Raspberry Pi 5 gains a 25 TOPS AI HAT for on-device AI
Raspberry Pi has shown off a 25 TOPS accelerator HAT that lets a Raspberry Pi 5 run vision, vision-language and small language models locally at about 3 W of sustained NPU power.

Raspberry Pi says the next step for its boards is not a model that runs once in a demo, but an intelligent system that keeps watching, understanding and responding without leaning on a cloud connection for every decision.
The hardware behind that pitch is the Sixfab AI HAT+ for Raspberry Pi 5, an add-on board built around the DEEPX DX-M1M neural processing unit. It adds 25 TOPS of dedicated AI acceleration at roughly 3 W of typical sustained NPU power, which leaves the Raspberry Pi's own processor free for camera handling, application logic, connectivity and whatever the device actually controls.
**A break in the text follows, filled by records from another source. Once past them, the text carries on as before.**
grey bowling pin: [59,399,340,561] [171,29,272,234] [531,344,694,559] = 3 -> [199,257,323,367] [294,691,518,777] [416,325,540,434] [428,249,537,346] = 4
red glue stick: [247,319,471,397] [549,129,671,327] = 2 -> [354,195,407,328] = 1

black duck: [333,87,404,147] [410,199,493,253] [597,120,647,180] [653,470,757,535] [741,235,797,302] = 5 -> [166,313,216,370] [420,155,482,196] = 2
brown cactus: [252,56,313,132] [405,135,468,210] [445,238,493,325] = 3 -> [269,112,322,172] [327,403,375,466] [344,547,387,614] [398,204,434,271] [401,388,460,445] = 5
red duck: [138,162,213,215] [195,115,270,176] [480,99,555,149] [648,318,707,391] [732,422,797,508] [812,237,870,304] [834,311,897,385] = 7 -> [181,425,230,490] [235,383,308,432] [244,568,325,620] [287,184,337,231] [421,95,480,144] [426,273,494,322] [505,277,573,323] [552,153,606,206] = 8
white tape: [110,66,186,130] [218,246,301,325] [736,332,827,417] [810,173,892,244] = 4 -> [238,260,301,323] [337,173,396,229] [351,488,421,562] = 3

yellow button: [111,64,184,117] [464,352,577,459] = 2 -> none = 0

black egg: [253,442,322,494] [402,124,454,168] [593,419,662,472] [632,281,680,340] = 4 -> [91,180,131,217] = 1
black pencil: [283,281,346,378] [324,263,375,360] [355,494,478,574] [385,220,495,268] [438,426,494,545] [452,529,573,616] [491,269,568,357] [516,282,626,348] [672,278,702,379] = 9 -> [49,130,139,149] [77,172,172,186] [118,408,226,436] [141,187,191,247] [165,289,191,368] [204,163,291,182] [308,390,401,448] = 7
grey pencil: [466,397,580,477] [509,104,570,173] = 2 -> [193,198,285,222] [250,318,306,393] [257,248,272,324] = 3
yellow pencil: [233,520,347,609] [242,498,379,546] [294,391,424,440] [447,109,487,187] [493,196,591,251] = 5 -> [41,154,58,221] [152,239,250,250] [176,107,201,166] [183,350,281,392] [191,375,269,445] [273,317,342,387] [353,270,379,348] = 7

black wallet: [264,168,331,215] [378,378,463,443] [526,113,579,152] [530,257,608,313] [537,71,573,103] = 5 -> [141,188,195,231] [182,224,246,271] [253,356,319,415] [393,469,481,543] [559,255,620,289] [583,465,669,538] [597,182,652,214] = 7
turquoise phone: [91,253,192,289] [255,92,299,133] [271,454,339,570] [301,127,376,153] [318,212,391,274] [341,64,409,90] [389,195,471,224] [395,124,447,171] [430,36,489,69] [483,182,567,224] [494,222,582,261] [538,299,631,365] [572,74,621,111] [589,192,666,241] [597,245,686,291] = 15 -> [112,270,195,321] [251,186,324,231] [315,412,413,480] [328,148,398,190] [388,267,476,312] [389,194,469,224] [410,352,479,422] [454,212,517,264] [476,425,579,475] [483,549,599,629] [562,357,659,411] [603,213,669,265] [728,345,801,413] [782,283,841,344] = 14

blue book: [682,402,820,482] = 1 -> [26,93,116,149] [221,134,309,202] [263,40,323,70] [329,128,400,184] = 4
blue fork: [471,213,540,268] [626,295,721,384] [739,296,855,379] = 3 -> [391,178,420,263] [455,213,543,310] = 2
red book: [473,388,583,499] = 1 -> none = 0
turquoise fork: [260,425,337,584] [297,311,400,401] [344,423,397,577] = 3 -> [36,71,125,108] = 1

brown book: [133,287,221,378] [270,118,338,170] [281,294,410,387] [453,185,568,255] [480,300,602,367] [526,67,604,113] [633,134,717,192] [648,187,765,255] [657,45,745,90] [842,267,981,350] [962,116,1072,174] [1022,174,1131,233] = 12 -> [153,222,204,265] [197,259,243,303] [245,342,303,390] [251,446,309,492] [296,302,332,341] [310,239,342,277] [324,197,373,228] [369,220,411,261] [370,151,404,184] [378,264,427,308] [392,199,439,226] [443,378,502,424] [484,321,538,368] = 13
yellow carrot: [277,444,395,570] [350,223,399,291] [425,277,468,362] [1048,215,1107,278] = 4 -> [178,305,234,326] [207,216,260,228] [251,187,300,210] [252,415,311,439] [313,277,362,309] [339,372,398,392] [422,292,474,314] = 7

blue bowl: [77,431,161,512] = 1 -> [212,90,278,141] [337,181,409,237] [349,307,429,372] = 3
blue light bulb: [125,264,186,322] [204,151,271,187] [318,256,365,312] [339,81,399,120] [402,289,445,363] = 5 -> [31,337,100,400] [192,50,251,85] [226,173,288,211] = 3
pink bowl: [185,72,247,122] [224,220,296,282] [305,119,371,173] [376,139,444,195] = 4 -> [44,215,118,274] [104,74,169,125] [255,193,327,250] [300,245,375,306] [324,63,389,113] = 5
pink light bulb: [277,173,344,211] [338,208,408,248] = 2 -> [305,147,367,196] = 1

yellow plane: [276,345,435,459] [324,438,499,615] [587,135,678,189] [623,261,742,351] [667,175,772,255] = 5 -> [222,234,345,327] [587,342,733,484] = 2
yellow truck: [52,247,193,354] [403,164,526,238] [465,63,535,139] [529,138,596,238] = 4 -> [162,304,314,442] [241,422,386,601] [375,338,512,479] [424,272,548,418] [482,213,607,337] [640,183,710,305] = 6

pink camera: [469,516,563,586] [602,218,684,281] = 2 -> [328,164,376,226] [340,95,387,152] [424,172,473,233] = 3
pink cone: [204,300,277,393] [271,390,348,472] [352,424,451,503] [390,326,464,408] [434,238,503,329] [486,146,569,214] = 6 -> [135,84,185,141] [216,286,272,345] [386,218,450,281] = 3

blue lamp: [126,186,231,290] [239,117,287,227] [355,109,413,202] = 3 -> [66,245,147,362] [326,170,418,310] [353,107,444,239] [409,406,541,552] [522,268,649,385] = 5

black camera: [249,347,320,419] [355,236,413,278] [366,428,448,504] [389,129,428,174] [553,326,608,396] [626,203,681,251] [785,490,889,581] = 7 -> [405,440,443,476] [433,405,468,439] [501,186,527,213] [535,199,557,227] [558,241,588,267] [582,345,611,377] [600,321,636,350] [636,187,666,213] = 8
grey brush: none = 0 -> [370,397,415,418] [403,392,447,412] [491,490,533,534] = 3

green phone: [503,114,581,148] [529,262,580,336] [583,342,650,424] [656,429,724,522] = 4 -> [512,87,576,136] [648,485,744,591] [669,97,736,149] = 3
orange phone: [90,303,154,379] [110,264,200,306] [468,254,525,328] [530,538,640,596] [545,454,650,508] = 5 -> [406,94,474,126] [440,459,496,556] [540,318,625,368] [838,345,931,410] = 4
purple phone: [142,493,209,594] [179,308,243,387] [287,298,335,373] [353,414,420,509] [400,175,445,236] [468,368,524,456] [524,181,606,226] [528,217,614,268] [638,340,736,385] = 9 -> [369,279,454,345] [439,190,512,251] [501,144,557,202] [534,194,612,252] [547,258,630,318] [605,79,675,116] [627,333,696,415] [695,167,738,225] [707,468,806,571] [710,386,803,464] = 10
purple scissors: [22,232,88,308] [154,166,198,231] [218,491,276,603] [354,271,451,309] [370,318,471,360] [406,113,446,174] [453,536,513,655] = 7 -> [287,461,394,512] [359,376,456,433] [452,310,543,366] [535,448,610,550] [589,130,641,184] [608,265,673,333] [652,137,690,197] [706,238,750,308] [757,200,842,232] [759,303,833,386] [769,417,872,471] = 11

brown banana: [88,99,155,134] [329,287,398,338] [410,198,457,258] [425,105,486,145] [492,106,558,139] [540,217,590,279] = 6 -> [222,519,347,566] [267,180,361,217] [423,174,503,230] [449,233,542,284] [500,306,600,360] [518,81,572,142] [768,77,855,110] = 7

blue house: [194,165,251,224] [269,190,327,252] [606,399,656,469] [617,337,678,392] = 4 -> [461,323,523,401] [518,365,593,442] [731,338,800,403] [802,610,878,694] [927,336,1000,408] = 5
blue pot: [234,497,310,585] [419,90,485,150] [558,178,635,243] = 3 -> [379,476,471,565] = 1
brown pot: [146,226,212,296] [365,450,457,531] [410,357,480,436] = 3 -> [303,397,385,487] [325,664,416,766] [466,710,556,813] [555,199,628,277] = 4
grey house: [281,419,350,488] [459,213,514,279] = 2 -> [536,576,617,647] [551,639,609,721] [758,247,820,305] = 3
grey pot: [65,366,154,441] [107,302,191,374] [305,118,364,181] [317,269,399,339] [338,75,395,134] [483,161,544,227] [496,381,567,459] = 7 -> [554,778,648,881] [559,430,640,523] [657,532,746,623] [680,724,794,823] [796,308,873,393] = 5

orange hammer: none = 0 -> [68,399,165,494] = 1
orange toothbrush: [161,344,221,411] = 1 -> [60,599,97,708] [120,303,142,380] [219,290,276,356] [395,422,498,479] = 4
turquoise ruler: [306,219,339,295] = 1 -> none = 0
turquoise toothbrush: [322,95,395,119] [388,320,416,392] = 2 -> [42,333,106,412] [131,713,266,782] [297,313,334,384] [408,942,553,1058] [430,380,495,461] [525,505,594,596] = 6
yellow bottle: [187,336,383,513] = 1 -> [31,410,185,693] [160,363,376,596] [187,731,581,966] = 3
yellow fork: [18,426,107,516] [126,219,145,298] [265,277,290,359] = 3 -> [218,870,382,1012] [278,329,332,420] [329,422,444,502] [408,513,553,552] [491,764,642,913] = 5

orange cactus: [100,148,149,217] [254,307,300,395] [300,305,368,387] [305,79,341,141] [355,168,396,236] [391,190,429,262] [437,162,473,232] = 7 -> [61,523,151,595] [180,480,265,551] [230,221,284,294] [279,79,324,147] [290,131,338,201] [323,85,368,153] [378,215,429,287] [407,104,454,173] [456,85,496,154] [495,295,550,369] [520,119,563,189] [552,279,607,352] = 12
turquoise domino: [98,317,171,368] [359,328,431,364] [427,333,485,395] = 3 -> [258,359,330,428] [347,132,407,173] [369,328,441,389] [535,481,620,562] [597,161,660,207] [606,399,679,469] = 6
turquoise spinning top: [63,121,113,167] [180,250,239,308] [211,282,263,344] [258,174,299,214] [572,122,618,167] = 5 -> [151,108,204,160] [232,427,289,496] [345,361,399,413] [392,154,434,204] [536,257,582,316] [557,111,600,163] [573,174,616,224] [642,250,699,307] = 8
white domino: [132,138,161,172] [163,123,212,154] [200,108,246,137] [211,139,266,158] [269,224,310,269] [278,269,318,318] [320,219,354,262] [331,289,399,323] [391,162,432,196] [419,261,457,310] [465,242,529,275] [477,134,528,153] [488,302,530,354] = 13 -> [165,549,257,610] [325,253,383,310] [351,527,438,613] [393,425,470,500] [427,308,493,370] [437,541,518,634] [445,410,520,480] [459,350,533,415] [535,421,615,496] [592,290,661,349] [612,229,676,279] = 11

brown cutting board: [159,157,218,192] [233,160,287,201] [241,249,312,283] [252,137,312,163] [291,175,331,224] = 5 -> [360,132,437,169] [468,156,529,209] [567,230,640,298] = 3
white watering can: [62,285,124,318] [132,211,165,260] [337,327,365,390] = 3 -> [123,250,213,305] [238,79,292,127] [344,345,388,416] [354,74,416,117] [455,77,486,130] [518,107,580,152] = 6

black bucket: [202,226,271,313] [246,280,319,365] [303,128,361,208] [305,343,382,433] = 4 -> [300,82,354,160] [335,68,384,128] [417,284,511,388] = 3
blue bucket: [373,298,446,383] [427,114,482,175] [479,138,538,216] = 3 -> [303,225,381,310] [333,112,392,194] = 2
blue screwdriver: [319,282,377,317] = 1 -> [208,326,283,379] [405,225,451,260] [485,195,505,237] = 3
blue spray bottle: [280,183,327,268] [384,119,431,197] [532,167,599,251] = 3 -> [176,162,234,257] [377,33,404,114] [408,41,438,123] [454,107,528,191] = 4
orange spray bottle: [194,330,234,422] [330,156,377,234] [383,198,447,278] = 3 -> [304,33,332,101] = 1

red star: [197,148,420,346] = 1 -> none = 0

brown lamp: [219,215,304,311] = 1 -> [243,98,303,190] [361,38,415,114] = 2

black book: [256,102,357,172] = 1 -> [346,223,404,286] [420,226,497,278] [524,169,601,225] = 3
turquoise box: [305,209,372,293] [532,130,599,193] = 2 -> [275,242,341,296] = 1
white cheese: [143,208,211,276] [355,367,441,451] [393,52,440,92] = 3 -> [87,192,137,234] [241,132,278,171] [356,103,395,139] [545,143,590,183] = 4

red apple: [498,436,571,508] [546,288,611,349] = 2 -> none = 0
That wattage figure is the interesting one. Peak TOPS numbers make good marketing, but most edge products live or die by their power and thermal budget, because the complete system still has to power a camera, storage, networking and the board itself. An accelerator that holds near 3 W under sustained load means smaller enclosures, simpler passive cooling and models that can run continuously instead of in short bursts.
Memory is the other practical limit, and the DX-M1M carries 2 GB of dedicated LPDDR4x on the module. Raspberry Pi says that comfortably supports vision-language and small language models alongside traditional vision workloads.
Perception comes first. Object detection, classification, segmentation, pose estimation, depth and image enhancement turn camera pixels into structured events, and DEEPX's ModelZoo ships pre-optimised examples including YOLO-family detectors, with DX-Stream assembling them into GStreamer-based camera pipelines.
On top of that, a compact vision-language model can describe a scene or answer a focused question about an image, and a small language model can take a command, summarise local events or explain what the camera just saw. The work happens on the device, so nothing has to leave it.
DEEPX stresses that its INT8 optimisation is an accuracy-aware engineering process rather than a straight conversion, a claim that matters most in the conditions edge cameras actually meet: low light, glare, motion blur, occlusion and awkward angles.
Our opinion
The number to watch here is not 25 TOPS, it is 3 W. Raspberry Pi has spent years building an ecosystem where the useful ceiling is a power supply you can hide behind a skirting board, and an accelerator that genuinely holds near 3 W is what turns a vision-language model from a party trick into something a camera can run from dawn until dusk.
The harder question is cost. A Raspberry Pi 5 plus a 25 TOPS HAT is now competing with the cheapest purpose-built edge boxes and with the cloud subscriptions people were paying to avoid. If the combination lands anywhere near the price of the boards it is trying to replace, makers get a genuinely credible local AI stack. If it drifts much above that, the 3 W figure stops mattering, because the project never gets built in the first place.